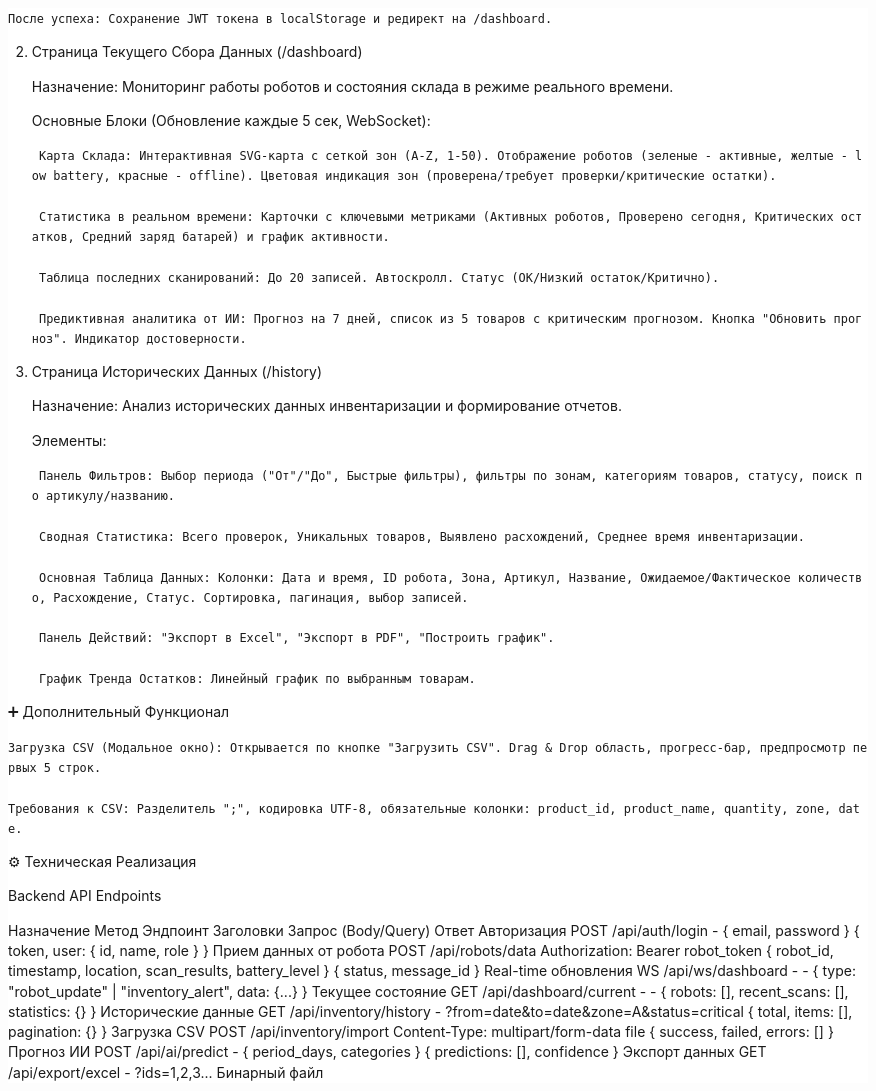     После успеха: Сохранение JWT токена в localStorage и редирект на /dashboard.

2. Страница Текущего Сбора Данных (/dashboard)

    Назначение: Мониторинг работы роботов и состояния склада в режиме реального времени.

    Основные Блоки (Обновление каждые 5 сек, WebSocket):

        Карта Склада: Интерактивная SVG-карта с сеткой зон (A-Z, 1-50). Отображение роботов (зеленые - активные, желтые - low battery, красные - offline). Цветовая индикация зон (проверена/требует проверки/критические остатки).

        Статистика в реальном времени: Карточки с ключевыми метриками (Активных роботов, Проверено сегодня, Критических остатков, Средний заряд батарей) и график активности.

        Таблица последних сканирований: До 20 записей. Автоскролл. Статус (ОК/Низкий остаток/Критично).

        Предиктивная аналитика от ИИ: Прогноз на 7 дней, список из 5 товаров с критическим прогнозом. Кнопка "Обновить прогноз". Индикатор достоверности.

3. Страница Исторических Данных (/history)

    Назначение: Анализ исторических данных инвентаризации и формирование отчетов.

    Элементы:

        Панель Фильтров: Выбор периода ("От"/"До", Быстрые фильтры), фильтры по зонам, категориям товаров, статусу, поиск по артикулу/названию.

        Сводная Статистика: Всего проверок, Уникальных товаров, Выявлено расхождений, Среднее время инвентаризации.

        Основная Таблица Данных: Колонки: Дата и время, ID робота, Зона, Артикул, Название, Ожидаемое/Фактическое количество, Расхождение, Статус. Сортировка, пагинация, выбор записей.

        Панель Действий: "Экспорт в Excel", "Экспорт в PDF", "Построить график".

        График Тренда Остатков: Линейный график по выбранным товарам.

➕ Дополнительный Функционал

    Загрузка CSV (Модальное окно): Открывается по кнопке "Загрузить CSV". Drag & Drop область, прогресс-бар, предпросмотр первых 5 строк.

    Требования к CSV: Разделитель ";", кодировка UTF-8, обязательные колонки: product_id, product_name, quantity, zone, date.

⚙️ Техническая Реализация

Backend API Endpoints

Назначение	Метод	Эндпоинт	Заголовки	Запрос (Body/Query)	Ответ
Авторизация	POST	/api/auth/login	-	{ email, password }	{ token, user: { id, name, role } }
Прием данных от робота	POST	/api/robots/data	Authorization: Bearer robot_token	{ robot_id, timestamp, location, scan_results, battery_level }	{ status, message_id }
Real-time обновления	WS	/api/ws/dashboard	-	-	{ type: "robot_update" | "inventory_alert", data: {...} }
Текущее состояние	GET	/api/dashboard/current	-	-	{ robots: [], recent_scans: [], statistics: {} }
Исторические данные	GET	/api/inventory/history	-	?from=date&to=date&zone=A&status=critical	{ total, items: [], pagination: {} }
Загрузка CSV	POST	/api/inventory/import	Content-Type: multipart/form-data	file	{ success, failed, errors: [] }
Прогноз ИИ	POST	/api/ai/predict	-	{ period_days, categories }	{ predictions: [], confidence }
Экспорт данных	GET	/api/export/excel	-	?ids=1,2,3...	Бинарный файл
··········
Task requirements: Your copy must match the records above exactly, apart from the pictures, which are excluded.

Answer:
     После успеха: Сохранение JWT токена в localStorage и редирект на /dashboard.

2. Страница Текущего Сбора Данных (/dashboard)

    Назначение: Мониторинг работы роботов и состояния склада в режиме реального времени.

    Основные Блоки (Обновление каждые 5 сек, WebSocket):

        Карта Склада: Интерактивная SVG-карта с сеткой зон (A-Z, 1-50). Отображение роботов (зеленые - активные, желтые - low battery, красные - offline). Цветовая индикация зон (проверена/требует проверки/критические остатки).

        Статистика в реальном времени: Карточки с ключевыми метриками (Активных роботов, Проверено сегодня, Критических остатков, Средний заряд батарей) и график активности.

        Таблица последних сканирований: До 20 записей. Автоскролл. Статус (ОК/Низкий остаток/Критично).

        Предиктивная аналитика от ИИ: Прогноз на 7 дней, список из 5 товаров с критическим прогнозом. Кнопка "Обновить прогноз". Индикатор достоверности.

3. Страница Исторических Данных (/history)

    Назначение: Анализ исторических данных инвентаризации и формирование отчетов.

    Элементы:

        Панель Фильтров: Выбор периода ("От"/"До", Быстрые фильтры), фильтры по зонам, категориям товаров, статусу, поиск по артикулу/названию.

        Сводная Статистика: Всего проверок, Уникальных товаров, Выявлено расхождений, Среднее время инвентаризации.

        Основная Таблица Данных: Колонки: Дата и время, ID робота, Зона, Артикул, Название, Ожидаемое/Фактическое количество, Расхождение, Статус. Сортировка, пагинация, выбор записей.

        Панель Действий: "Экспорт в Excel", "Экспорт в PDF", "Построить график".

        График Тренда Остатков: Линейный график по выбранным товарам.

➕ Дополнительный Функционал

    Загрузка CSV (Модальное окно): Открывается по кнопке "Загрузить CSV". Drag & Drop область, прогресс-бар, предпросмотр первых 5 строк.

    Требования к CSV: Разделитель ";", кодировка UTF-8, обязательные колонки: product_id, product_name, quantity, zone, date.

⚙️ Техническая Реализация

Backend API Endpoints

Назначение	Метод	Эндпоинт	Заголовки	Запрос (Body/Query)	Ответ
Авторизация	POST	/api/auth/login	-	{ email, password }	{ token, user: { id, name, role } }
Прием данных от робота	POST	/api/robots/data	Authorization: Bearer robot_token	{ robot_id, timestamp, location, scan_results, battery_level }	{ status, message_id }
Real-time обновления	WS	/api/ws/dashboard	-	-	{ type: "robot_update" | "inventory_alert", data: {...} }
Текущее состояние	GET	/api/dashboard/current	-	-	{ robots: [], recent_scans: [], statistics: {} }
Исторические данные	GET	/api/inventory/history	-	?from=date&to=date&zone=A&status=critical	{ total, items: [], pagination: {} }
Загрузка CSV	POST	/api/inventory/import	Content-Type: multipart/form-data	file	{ success, failed, errors: [] }
Прогноз ИИ	POST	/api/ai/predict	-	{ period_days, categories }	{ predictions: [], confidence }
Экспорт данных	GET	/api/export/excel	-	?ids=1,2,3...	Бинарный файл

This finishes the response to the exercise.